But other than that, freelancers and entrepreneurs see through
different lenses. One would be hopelessly bored or irritated trying to
be the other. And mostly, they don’t want to be the other.
The sweeping generalizations:
Freelancers identify with their crafts, their skills, their work.
“I’m a photographer. I’m a web designer. I’m a programmer. I
sculpt.” Entrepreneurs identify with an industry. “I’m in real
estate. I’m in e-commerce. I’m in restaurants.”
Ask a freelance what she’s good at, she’ll say line drawings, or
lifestyle reporting, designing interiors, or developing menus. Ask an
entrepreneur, and he’ll hesitate a bit, and say, “I’m good at putting
the right people together” or “I’m good at making it happen.” “I have
an eye for opportunities.”
Freelancers dream about getting better. Designers want to create
posters that give people goosebumps. Ad writers want to win awards.
Programmers want to be sought-after as the best coder on the planet.
But entrepreneurs think about getting bigger. If they succeed with
one discount flooring store, they want to build ninety-four of them.
They keep score by size and scale.
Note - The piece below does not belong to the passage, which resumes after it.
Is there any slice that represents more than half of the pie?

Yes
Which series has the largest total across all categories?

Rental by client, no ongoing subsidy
Only an entrepreneur could admire a
Wal-Mart.
When a freelancer says he made something, he means he literally
made with his own hands, his mouse, or his pottery wheel. When an
entrepreneur says he built something, he actually paid other people to
build it for him. The way a producer ‘makes’ a movie by hiring people
to make a movie for him.
I have worked alongside (and for) entrepreneurs. They mostly spend
their days talking to people, on the phone, settling fights, putting
out fires, making decisions, hoping for good news, and yelling at
people. They are good in chaos. Doing 143 different things in one day
energizes them. Many tend toward ADHD, I think.
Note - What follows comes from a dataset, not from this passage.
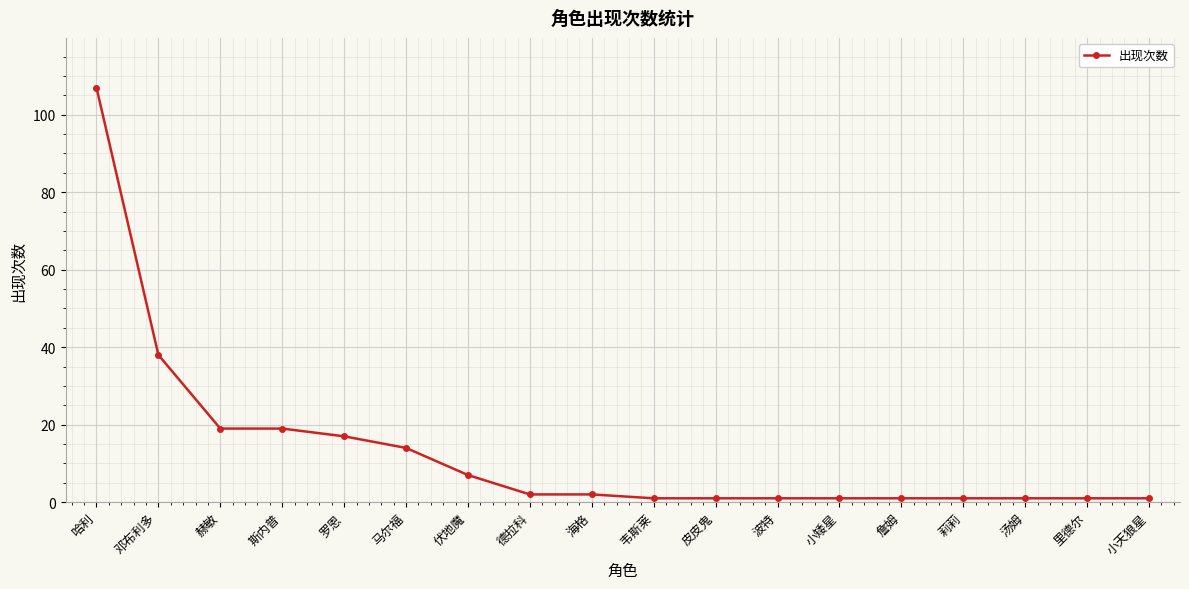

What is the value of the 2nd point from the left?

38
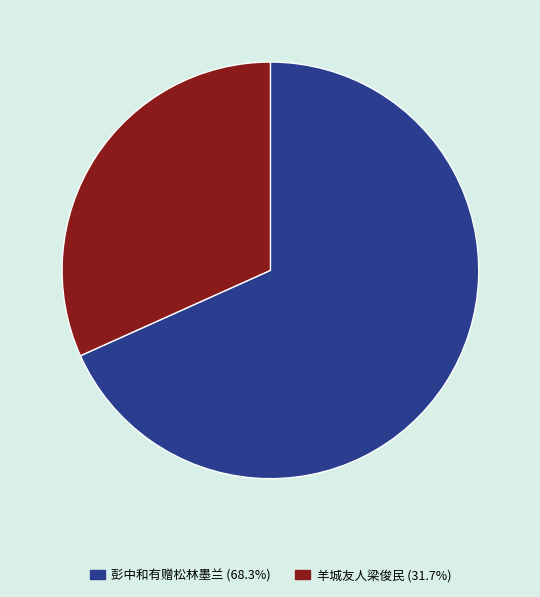

Is there a majority slice in this chart?

Yes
Is entrepreneuring a hard job? Yes. Does it require rare skills and
uncommon starch? Yes. Is it satisfying when it comes off? Sure.
But you’re not making a movie. You’re paying other people to make a movie.
Which, to me, isn’t nearly as satisfying.
Stephen Tiano
April 1, 2017 @ 5:46 pm
I must admit to being less able to relate to this now than I was, say, 20-22 years ago. Back then I worked for some traditional publishers and book packagers that came back to me, in a coupla cases, for years, for book after book. There was even a science journal publisher in Florida from whom I got work on their whole roster of journals for a few years. (Funny story, how I came to work for them. I answered an ad from the jobs board of a long-defunct freelancers’ forum. And I received a reply that began, “Steve, is that you?” from a woman with whom I’d worked at a computer typesetter here on Long Island about a dozen years before (and who I’d actually known longer than that from way before we both worked for the typesetter, back to when she used to read my tea leaves and I supported myself during college as an astrologer and Tarot card reader of some not locally).
Daniel Knauss
April 2, 2017 @ 4:18 pm
Craftsmanship doesn’t scale.
Glad to see you’re back to blogging, Walt. Good stuff.